Your goal:
Omit the images and retype the records verbatim.

┌─ Exercise inputs

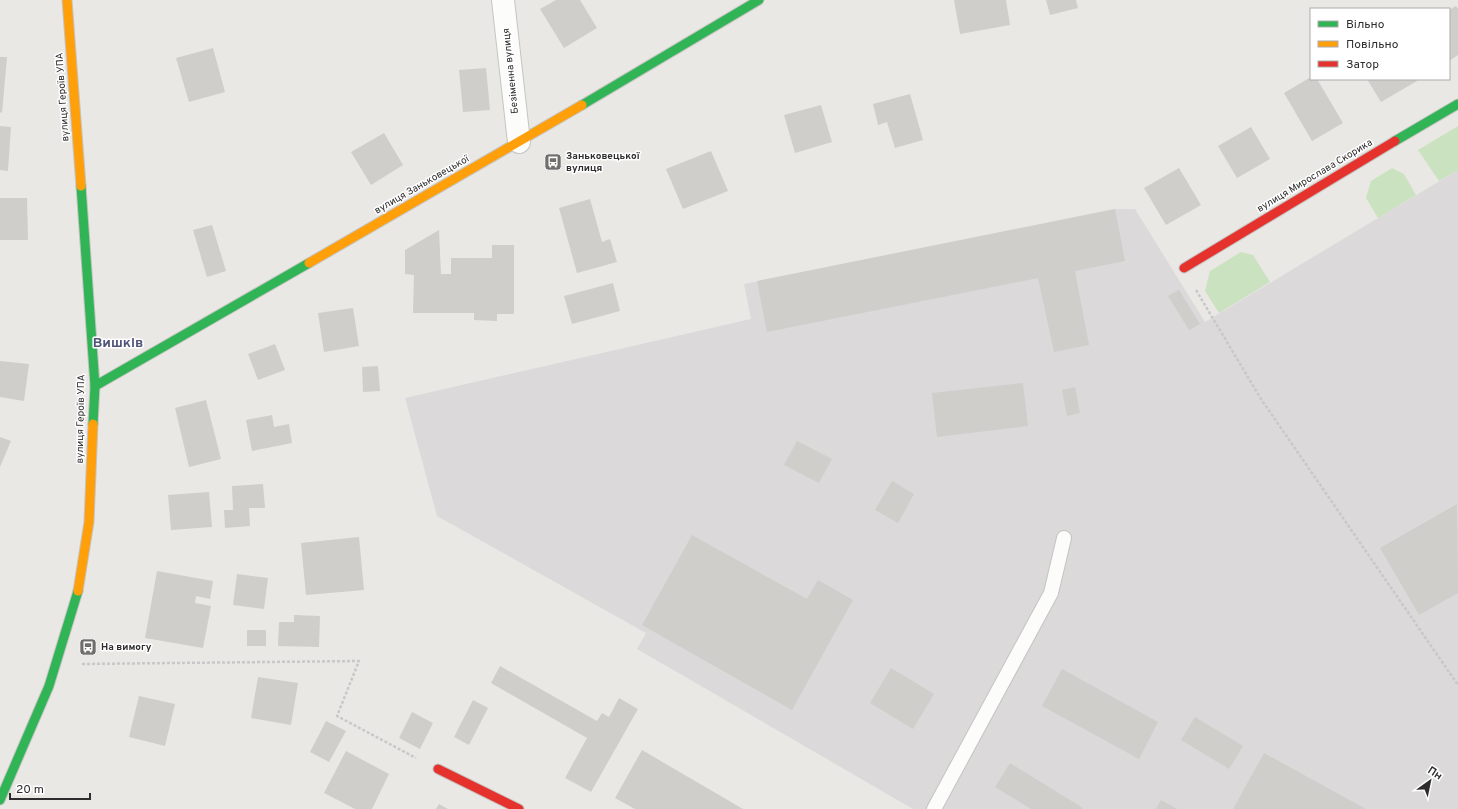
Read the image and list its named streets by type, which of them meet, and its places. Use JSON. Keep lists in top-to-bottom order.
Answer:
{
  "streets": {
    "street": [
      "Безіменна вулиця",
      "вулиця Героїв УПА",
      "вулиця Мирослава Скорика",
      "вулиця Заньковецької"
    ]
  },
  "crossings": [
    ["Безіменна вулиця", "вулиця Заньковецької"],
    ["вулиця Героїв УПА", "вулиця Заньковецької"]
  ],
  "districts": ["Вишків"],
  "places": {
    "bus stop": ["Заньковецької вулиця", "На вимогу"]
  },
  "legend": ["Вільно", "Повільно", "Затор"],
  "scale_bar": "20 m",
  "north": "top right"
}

└─

Output of the exercise:
Read the image and list its named streets by type, which of them meet, and its places. Use JSON. Keep lists in top-to-bottom order.
Answer:
{
  "streets": {
    "street": [
      "Безіменна вулиця",
      "вулиця Героїв УПА",
      "вулиця Мирослава Скорика",
      "вулиця Заньковецької"
    ]
  },
  "crossings": [
    ["Безіменна вулиця", "вулиця Заньковецької"],
    ["вулиця Героїв УПА", "вулиця Заньковецької"]
  ],
  "districts": ["Вишків"],
  "places": {
    "bus stop": ["Заньковецької вулиця", "На вимогу"]
  },
  "legend": ["Вільно", "Повільно", "Затор"],
  "scale_bar": "20 m",
  "north": "top right"
}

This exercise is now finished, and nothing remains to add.